Иоанн, сидевший на корточках у стены, оторвал взгляд от своего занятия. Он не смотрел на волчок, поскольку с предельным вниманием наблюдал за муравьём, который тащил на себе сухую сосновую иголку в три раза больше его самого. Иоанн медленно протянул палец и осторожно убрал с пути муравья маленький камешек. Муравей прошёл. Иоанн снова посмотрел ему вслед, и на его лице было то же сосредоточенное выражение, с каким Захария читал свитки.
– Ты что, не видишь? – обиженно крикнул Давид, когда его волчок остановился. – Он же умер!
Иоанн поднял на него свои тёмные, спокойные глаза.
– Он не умер, – тихо сказал он. – Он просто устал. А муравей – нет.

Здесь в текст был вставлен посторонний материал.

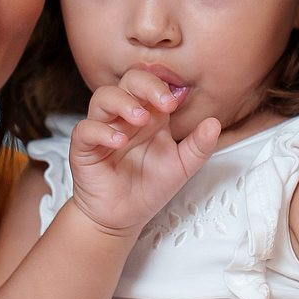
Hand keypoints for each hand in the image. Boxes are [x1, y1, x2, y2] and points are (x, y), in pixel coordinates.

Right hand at [68, 69, 218, 236]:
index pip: (153, 83)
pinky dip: (101, 131)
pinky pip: (85, 129)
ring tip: (140, 119)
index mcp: (150, 116)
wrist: (123, 218)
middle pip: (128, 81)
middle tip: (164, 104)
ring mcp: (103, 130)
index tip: (178, 101)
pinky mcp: (84, 148)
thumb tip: (214, 123)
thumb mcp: (182, 167)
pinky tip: (119, 142)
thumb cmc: (149, 188)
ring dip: (123, 102)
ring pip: (103, 97)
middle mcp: (125, 117)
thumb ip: (198, 146)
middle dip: (146, 85)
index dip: (164, 85)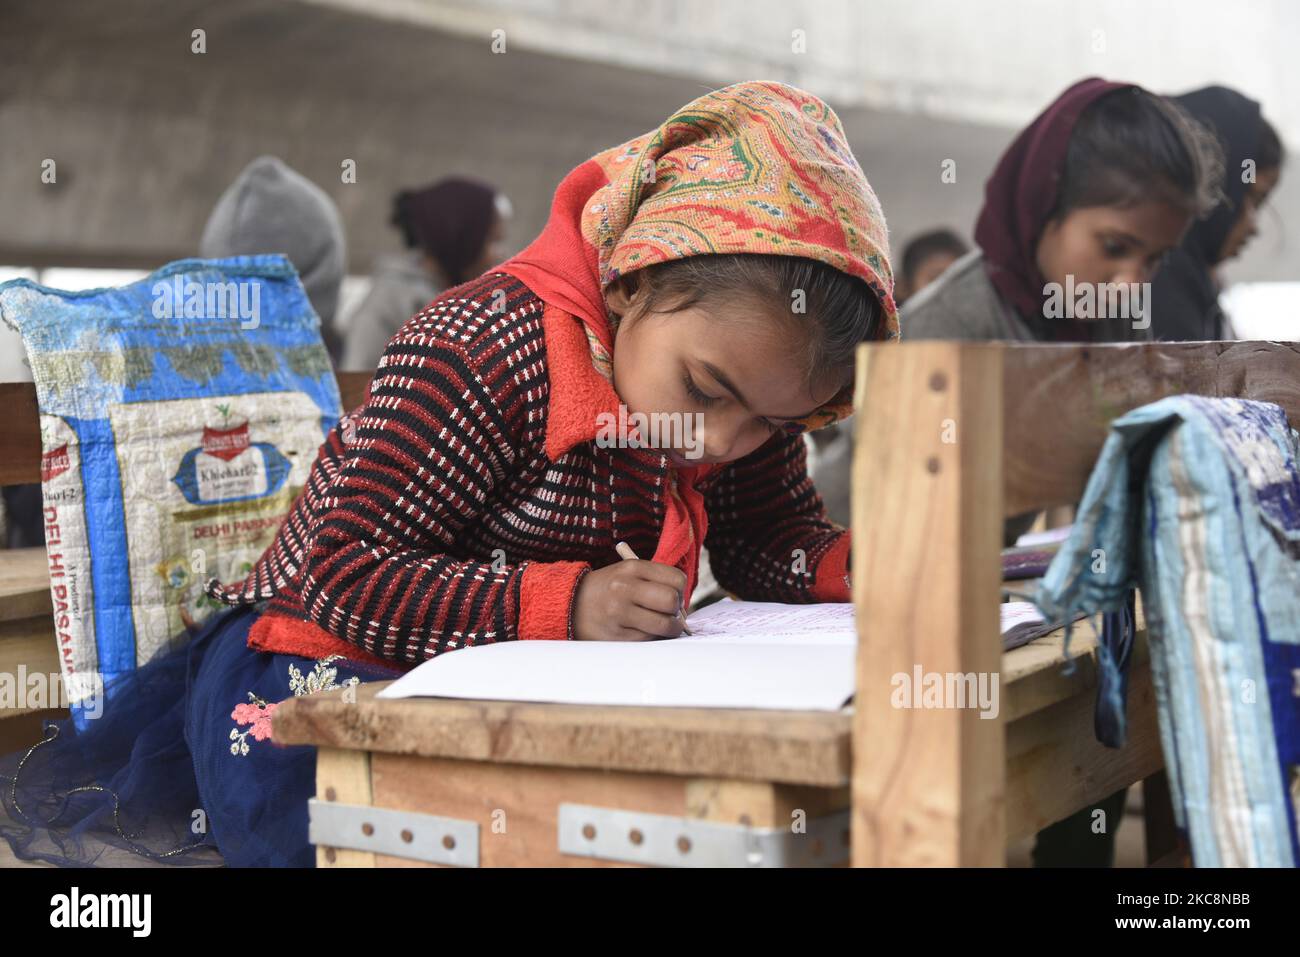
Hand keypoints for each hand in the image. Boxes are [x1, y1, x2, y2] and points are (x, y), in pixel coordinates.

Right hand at [571, 559, 687, 640]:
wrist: (571, 605)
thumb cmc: (609, 589)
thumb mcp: (627, 573)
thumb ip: (656, 583)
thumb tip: (684, 610)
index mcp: (632, 568)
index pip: (676, 579)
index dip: (680, 591)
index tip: (672, 597)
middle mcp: (625, 588)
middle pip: (671, 601)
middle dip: (676, 611)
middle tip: (669, 614)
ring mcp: (619, 613)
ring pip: (664, 626)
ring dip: (668, 629)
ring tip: (658, 626)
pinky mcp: (616, 636)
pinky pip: (649, 641)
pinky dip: (651, 638)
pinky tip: (641, 631)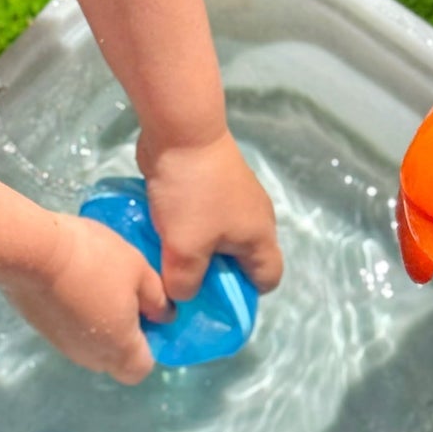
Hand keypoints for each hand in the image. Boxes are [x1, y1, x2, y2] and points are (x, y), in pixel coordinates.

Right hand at [3, 212, 169, 382]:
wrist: (32, 250)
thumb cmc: (95, 262)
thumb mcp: (140, 271)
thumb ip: (158, 299)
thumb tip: (165, 316)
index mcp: (118, 349)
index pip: (141, 369)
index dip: (150, 347)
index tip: (150, 316)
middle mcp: (89, 356)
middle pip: (114, 359)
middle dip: (125, 335)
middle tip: (126, 297)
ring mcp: (61, 344)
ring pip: (91, 344)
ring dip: (99, 323)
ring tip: (99, 284)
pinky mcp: (41, 328)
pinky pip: (69, 328)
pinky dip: (77, 313)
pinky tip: (76, 282)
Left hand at [137, 130, 282, 303]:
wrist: (181, 131)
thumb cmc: (191, 194)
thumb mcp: (184, 249)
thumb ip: (184, 283)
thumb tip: (182, 297)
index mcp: (260, 236)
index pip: (268, 279)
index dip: (244, 296)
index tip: (211, 300)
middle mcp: (256, 217)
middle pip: (242, 259)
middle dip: (214, 274)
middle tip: (183, 281)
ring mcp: (236, 197)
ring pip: (220, 237)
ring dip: (197, 248)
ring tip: (169, 254)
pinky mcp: (215, 182)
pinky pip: (205, 216)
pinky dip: (189, 226)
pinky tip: (164, 227)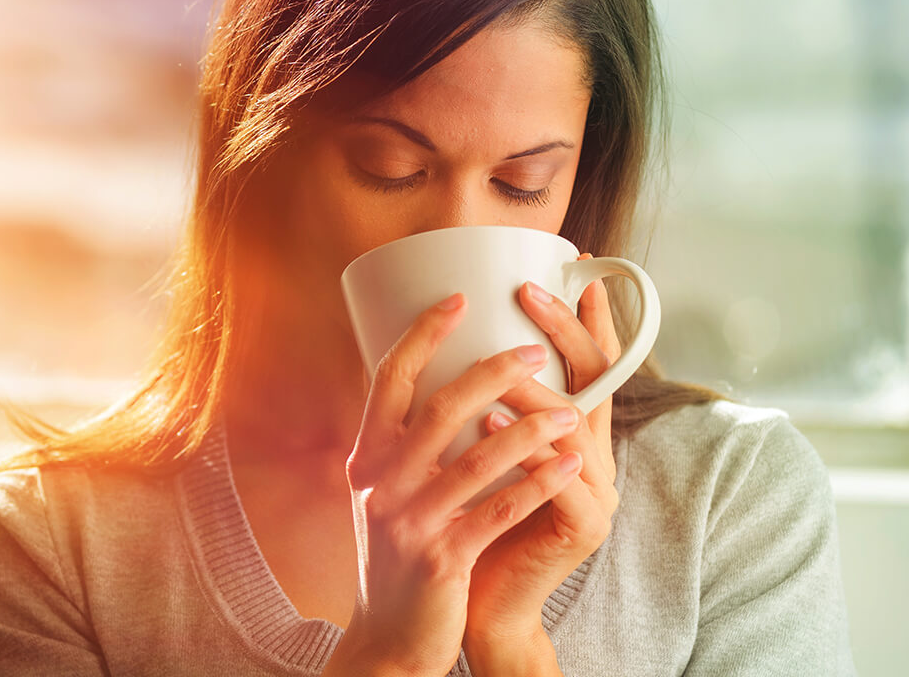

Давид нахмурился, не понимая. Он пнул свой волчок, схватил его и, бросив через плечо «странный ты», убежал к другим детям, чей смех доносился с улицы. Елисавета, стоявшая в дверях, видела всё. И её сердце сжалось от той знакомой, тупой боли – не за себя, а за сына, за его вечное, глубинное одиночество, которое он сам, казалось, совсем не замечал.
Захария избрал другой путь. Он решил, что, если мир не может научить его сына своему языку, он научит его языку Бога. Когда Иоанну исполнилось семь, отец впервые вывел его на ровную площадку за домом с дощечкой, покрытой воском, и палочкой.
– Сегодня мы начнём учить буквы, – сказал он так же торжественно, как говорил бы в Храме. – Это – Алеф. – Он начертил на воске первую букву еврейского алфавита. – С неё начинается слово «Ав» – Отец. И «Элохим» – Бог. Повтори.